Negli ultimi anni “l’Italia ha compiuto significativi progressi nella lotta alla corruzione: ha introdotto il diritto generalizzato di accesso agli atti rendendo più trasparente la Pubblica Amministrazione ai cittadini, ha approvato una disciplina a tutela dei whistleblower, ha reso più trasparenti i finanziamenti alla politica e, con la legge anticorruzione del 2019, ha inasprito le pene previste per taluni reati”. La presidente di Transparency ha rilevato che
“l’emergenza sanitaria globale ha evidenziato come la corruzione abbia rappresentato un ostacolo al superamento della crisi,
a partire dalla gestione della pandemia, passando attraverso l’approvvigionamento dei dispositivi medici e la fornitura dei servizi sanitari. In tale contesto si è resa ancora più evidente l’importanza della trasparenza e delle misure anticorruzione al fine di far fronte in modo efficace a situazione di emergenza”. Savini ha, quindi, ricordato che “l’analisi ha dimostrato che i Paesi con un Cpi più elevato sono incorsi in minori violazioni delle norme quando si è trattato di rispondere alle esigenze per fronteggiare la crisi pandemica”.
“L’Indice inoltre evidenziato che i Paesi con un più alto livello di corruzione hanno orientato la spesa pubblica in misura inferiore verso i servizi pubblici essenziali, quali la sanità”,
ha denunciato la presidente di Transparency.
Nel suo intervento, Giuseppe Busia, presidente dell’Autorità nazionale anticorruzione (Anac), ha innanzitutto precisato che gli indici servono a focalizzare strumenti per la prevenzione della corruzione e ha anticipato: “Stiamo lavorando per implementare strumenti oggettivi da affiancare a quelli riguardanti solo la percezione”.
“In Italia aver tenuto la posizione nell’Indice di percezione della corruzione, in un contesto di accresciuto rischio di corruzione legato alla pandemia, è il segno che abbiamo costruito qualcosa di solido, anche grazie ad alcuni interventi legislativi recenti e ad alleanze contro la corruzione e a iniziative che hanno visto Anac protagonista”, ha aggiunto, evidenziando che “il bicchiere è mezzo pieno, ora bisogna riempirlo”.
Ma come?

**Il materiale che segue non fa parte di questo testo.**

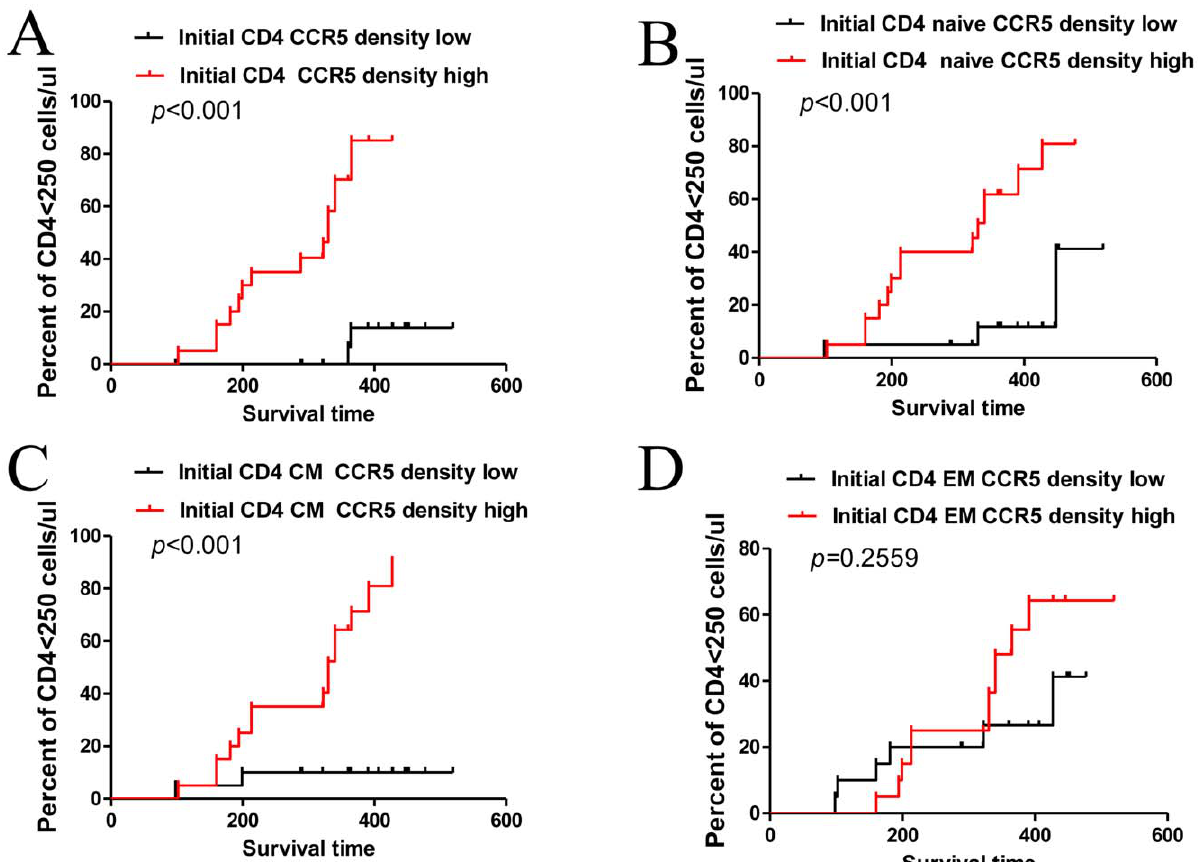
Figure 4. Analysis the association between initial CCR5 expression on CD4 subsets and the time for CD4 , 250 cells/ul. Initial CCR5 expression on CD4(A), naı¨ve(B) and CM(C) were associated with the time taken for the study participants’ CD4 counts to fall below 250 cells/ m l. There was no obvious association between initial CCR5 expression on EM with the time taken for the study participants’ CD4 counts to fall below 250 cells/ m l.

Busia non ha negato che un punto centrale riguarda i contratti pubblici dove c’è una spesa discrezionale: “Dobbiamo guardare al dato di Transparency con l’ottimismo della volontà, necessario a ripartire per guadagnare migliori posizioni nella classifica, accrescendo il livello di trasparenza sulla spesa pubblica e in particolare sui contratti pubblici”, ha precisato evidenziando il ruolo centrale dell’Anac, anche grazie “al potenziamento della nostra banca dati nazionale dei contratti pubblici, che rappresenta un modello a livello globale”. In questo modo “possiamo rendere trasparente l’utilizzo che verrà fatto dei fondi Next Generation Eu, consentendo alle istituzioni e a tutti i cittadini di verificare puntualmente come saranno utilizzati questi fondi, evitando che siano non solo sottratti alla collettività, ma anche sprecati invece che destinati a vantaggio delle prossime generazioni”. Anche la digitalizzazione è “un passaggio essenziale su cui bisogna investire sul quale impegnare anche parte del Recovery fund, come infrastruttura del Paese.
La digitalizzazione è strumento per mettere insieme non solo la prevenzione della corruzione, la trasparenza, la concorrenza e l’apertura del mercato e riduzione del rischio della corruzione ma semplifica le attività e favorisce l’utilizzo corretto delle risorse pubbliche e quindi la qualità della spesa”.
Alla presentazione ha partecipato anche Giovanni Tria, già ministro dell’Economia e delle Finanze, che ha precisato: “L’Indice è costruito sulla percezione misurata nella business community e questo è un aspetto importante perché è la percezione è a determinare i comportamenti riguardati le scelte economiche e gli investimenti stranieri in un Paese”. Perciò,
“se c’è una percezione alta della corruzione in Italia da parte del mondo degli affari, anche se ciò non rispondesse alla verità, un investitore straniero potrebbe decidere di non investire per non essere implicato in indagini per corruzione lunghe dieci anni. Qui entra pure il problema della riforma della giustizia”.